Il faisait encore nuit quand la petite bande retourna à l'atelier et Hakkai alluma quelques lampes. Le petit dragon était installé sur le comptoir et les accueillit d'un gazouillement joyeux.

— Hé, regardez ! Tout est parti ! s'écria Goku en montrant ses bras dépourvut de toutes fourrures, puis il désigna les oreilles de Gojyo. Et toi, tu n'es plus aussi laid.

Sanzo regarda son compagnon toucher ses oreilles d'une taille désormais décente.

— C'était juste une question de temps, donc. Au fait, Goku, donne-moi l'œil.

— Mais c'est moi qui l'ai récupéré.

— C'est moi qui l'ai demandé en premier.
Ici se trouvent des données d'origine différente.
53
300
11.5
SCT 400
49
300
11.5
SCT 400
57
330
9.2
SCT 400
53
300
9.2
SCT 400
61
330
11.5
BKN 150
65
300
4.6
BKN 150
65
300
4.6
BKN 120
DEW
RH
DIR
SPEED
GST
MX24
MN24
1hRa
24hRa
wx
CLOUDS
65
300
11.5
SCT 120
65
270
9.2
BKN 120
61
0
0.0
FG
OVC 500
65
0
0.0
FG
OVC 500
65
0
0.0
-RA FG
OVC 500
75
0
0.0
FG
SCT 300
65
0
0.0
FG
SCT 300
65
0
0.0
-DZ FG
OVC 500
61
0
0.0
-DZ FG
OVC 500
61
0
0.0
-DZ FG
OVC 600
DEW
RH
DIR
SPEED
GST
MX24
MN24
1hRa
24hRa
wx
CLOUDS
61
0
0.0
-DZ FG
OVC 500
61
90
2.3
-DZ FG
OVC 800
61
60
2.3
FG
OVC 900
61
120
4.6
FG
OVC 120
Et puis il serait normal que je le lui rende, puisque c'est moi qui lui ai pris.

— Goku, prévint Hakkai l'air sévère et le garçon s'empressa de rendre l'œil.
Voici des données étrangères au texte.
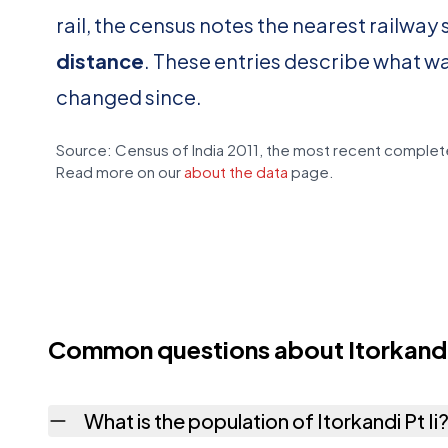
rail, the census notes the nearest railway 
distance
. These entries describe what w
changed since.
Source: Census of India 2011, the most recent complete
Read more on our
about the data
page.
Common questions about Itorkandi 
What is the population of Itorkandi Pt Ii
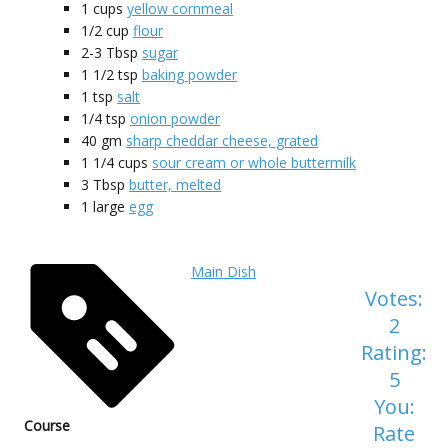
1
cups
yellow cornmeal
1/2
cup
flour
2-3
Tbsp
sugar
1 1/2
tsp
baking powder
1
tsp
salt
1/4
tsp
onion powder
40
gm
sharp cheddar cheese, grated
1 1/4
cups
sour cream or whole buttermilk
3
Tbsp
butter, melted
1
large
egg
Main Dish
Votes:
2
Rating:
5
You:
Course
Rate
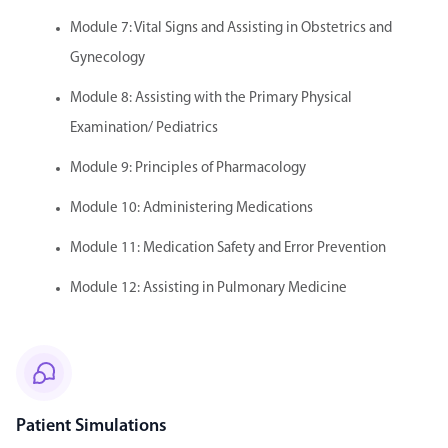
Module 7: Vital Signs and Assisting in Obstetrics and
Gynecology
Module 8: Assisting with the Primary Physical
Examination/ Pediatrics
Module 9: Principles of Pharmacology
Module 10: Administering Medications
Module 11: Medication Safety and Error Prevention
Module 12: Assisting in Pulmonary Medicine
Patient Simulations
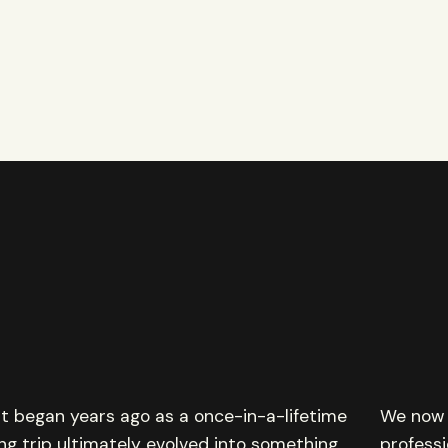
 began years ago as a once-in-a-lifetime
We now 
ing trip ultimately evolved into something
professi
Gojyo détacha le fil et essuya la petite bille sur ses vêtements, avant de la montrer au petit dragon qui resta totalement immobile.

— Allons-y, murmura-t-il en repoussant prudemment l'œil dans l'orbite auquel il appartenait et tapota gentiment la tête du dragon, merci beaucoup.

Une fois dans la chambre qu'ils partageaient désormais, Gojyo retira ses vêtements mouillés et aida Sanzo à en faire de même après qu'il est bandé ses doigts blessés. Le blond effleura délicatement l'unique cicatrise qui entachait encore le visage de son compagnon. Le roux saisit doucement sa main en murmurant :

— Plus de malédictions, plus de magie. Ni corbeau, ni sorcière. Juste toi et moi...

Il embrassa son compagnon en le poussant sur le lit et tandis que leurs corps bougeaient ensembles dans des mouvements rudes de désir, leur touchés semblaient plus assurés et leurs mots moins désespérés plus désireux et aimants que jamais.

Leurs libérations vinrent rapidement, Sanzo dans un gémissement bas et, quelques secondes après, Gojyo dans un cri étouffé contre la peau pâle de l'autre homme.

Gojyo glissa ses doigts dans les cheveux blonds humides de sueur avant de s'écarter légèrement pour laisser leur corps se rafraîchir. Il laissa son regard parcourir la pièce éclairée par la douce lueur de la lune.

— J'aime bien cet endroit, dit-il finalement, avalant délibérément le « avec toi » qu'il aurait voulu ajouter, car alors Sanzo l'aurait traité d'idiot et il aurait eu raison

Ce dernier lâcha un faible grognement et Gojyo ne sut s'il signifiait « je suis d'accord » ou « peu importe », mais il était sûr d'une chose, ne n'était pas un « non. Il se sourit à lui-même ; c'était signe de progrès et d'un futur de possibilité. Il roula sur le côté, reposant sa tête sur sa main :

— Penses-tu vraiment que toutes les malédictions qu'elle a lancées ont été brisé ? Dans le cas contraire, nous ne pourrons pas la ramener.

— J'y pensais, soupira Sanzo Il nous faudra faire notre rapport au roi, alors nous verrons si la reine est à ses côtés Nous devrons probablement partir dans les prochains jours.

— Oui, je suis d'accord, répondit le roux en soupirant, mais je pensais rester encore une semaine au moins Juste pour s'assurer de notre bon rétablissement.

N'obtenant aucune réponse, il secoua un peu son compagnon pour attirer son attention.

— Encore une semaine, répéta-t-il.

— Tch, lâcha Sanzo en se tournant pour lui donner dos.

Mais Gojyo était certain d'avoir aperçu un sourire sur son visage. Le mercenaire se blottit contre son compagnon,enroulant un bras autour de sa taille et emmêlant leurs jambes ensemble.

Il sut, quand Sanzo ne lui donna qu'un seul coup de coude, qu'ils avaient définitivement fait de grands progrès. Et il s'assurerait d'avoir encore une bonne semaine pour en faire davantage.